▸ Passage

The I-Chip is a small disposable microarray that looks much like the chips used by the electronic industry, but contains biological molecules instead of circuitry. Each chip can carry thousands of different molecules on it, though initially the company plans to create chips that test for just one disease at a time. To do this, you just take a drop of blood, put it on the chip, and if the relevant antibodies are present in the blood they will bind to the chip creating a signature that profiles the patient’s state of health.

“We detect this bonding and measure the concentration of antibodies in the blood thereby identifying whether in individual has the disease or not, and at what stage the disease is at,” says Sahar.

While this is a platform technology that can be used to identify any number of auto-immune and inflammatory diseases, including juvenile diabetes, multiple sclerosis, rheumatoid arthritis, cancer and Crohn’s disease, Immunarray decided to focus first on lung cancer because of its prevalence, its deadly nature, and also because there is an easily identifiable population at risk of the disease.

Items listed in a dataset

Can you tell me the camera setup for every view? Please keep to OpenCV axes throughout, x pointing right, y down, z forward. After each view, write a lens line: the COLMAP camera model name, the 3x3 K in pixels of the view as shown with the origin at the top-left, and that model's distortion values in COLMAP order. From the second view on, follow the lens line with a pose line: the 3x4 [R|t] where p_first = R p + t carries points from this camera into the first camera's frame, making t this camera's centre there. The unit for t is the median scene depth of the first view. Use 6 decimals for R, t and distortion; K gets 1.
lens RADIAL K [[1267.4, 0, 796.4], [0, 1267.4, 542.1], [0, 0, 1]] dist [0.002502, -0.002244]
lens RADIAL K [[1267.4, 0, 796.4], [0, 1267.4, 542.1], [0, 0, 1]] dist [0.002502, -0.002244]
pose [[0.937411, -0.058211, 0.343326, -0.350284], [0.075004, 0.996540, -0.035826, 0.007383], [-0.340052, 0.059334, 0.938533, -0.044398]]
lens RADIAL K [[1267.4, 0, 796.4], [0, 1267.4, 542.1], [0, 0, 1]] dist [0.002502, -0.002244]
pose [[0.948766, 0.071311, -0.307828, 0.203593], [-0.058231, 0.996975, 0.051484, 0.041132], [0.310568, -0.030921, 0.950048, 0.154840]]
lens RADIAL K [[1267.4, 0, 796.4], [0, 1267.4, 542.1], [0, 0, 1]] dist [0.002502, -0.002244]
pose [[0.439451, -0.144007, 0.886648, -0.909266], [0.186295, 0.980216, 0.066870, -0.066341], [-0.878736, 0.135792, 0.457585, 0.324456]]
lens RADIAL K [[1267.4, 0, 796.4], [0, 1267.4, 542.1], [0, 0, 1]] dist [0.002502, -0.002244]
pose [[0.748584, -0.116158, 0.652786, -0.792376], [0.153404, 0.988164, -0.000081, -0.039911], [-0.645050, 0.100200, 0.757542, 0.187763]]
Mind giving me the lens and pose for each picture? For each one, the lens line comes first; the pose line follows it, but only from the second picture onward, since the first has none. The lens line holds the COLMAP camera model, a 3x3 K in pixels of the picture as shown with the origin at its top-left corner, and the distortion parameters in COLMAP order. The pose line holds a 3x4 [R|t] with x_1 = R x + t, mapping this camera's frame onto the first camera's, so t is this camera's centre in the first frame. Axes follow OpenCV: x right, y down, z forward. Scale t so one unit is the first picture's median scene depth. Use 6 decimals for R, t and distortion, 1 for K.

▸ Task instructions
[A] List the diseases that the I-Chip passage gives as examples of what the platform technology can be used to identify.
[B] Carry on the I-Chip passage from its final sentence, which is about the focus on lung cancer.

▸ Per-task answers
[A] juvenile diabetes, multiple sclerosis, rheumatoid arthritis, cancer, Crohn’s disease

[B]
In the vast majority of cases – some 85 percent – lung cancer is a result of smoking. In the US, there are 19 million current or past smokers over the age of 45, the age at which lung cancer incidence rises. These high-risk smokers form a well-defined target population for the I-Chip cancer test, which is particularly well suited for screening of large populations.

“If we gave everyone who is a heavy smoker a simple blood test early on we could find and treat the lung cancer at an early stage,” says Sahar.

This is undoubtedly a huge undertaking, but there is much evidence to suggest that early screening would soon be reimbursed by the health authorities. Even if it was not, the $100 test is affordable enough for smokers to pay for by themselves. And who wouldn’t like the chance to detect and treat an illness before it became life threatening?

Up to now Immunarray has carried out in-house proof of concept trials using specimens collected over the years from Israeli and US labs including leading cancer center, MD Anderson in Houston, Texas. Results, according to Sahar, have been excellent.

“We have identified patients with lung cancer even at the earliest stages of development,” he says.

The company is now finalizing development, which is likely to take another 18 months. This will be followed by clinical trials at three different sites in the US. Sahar expects the first version of the test to reach the market with the help of a strategic partner by the end of 2009. The US is the company’s first target market.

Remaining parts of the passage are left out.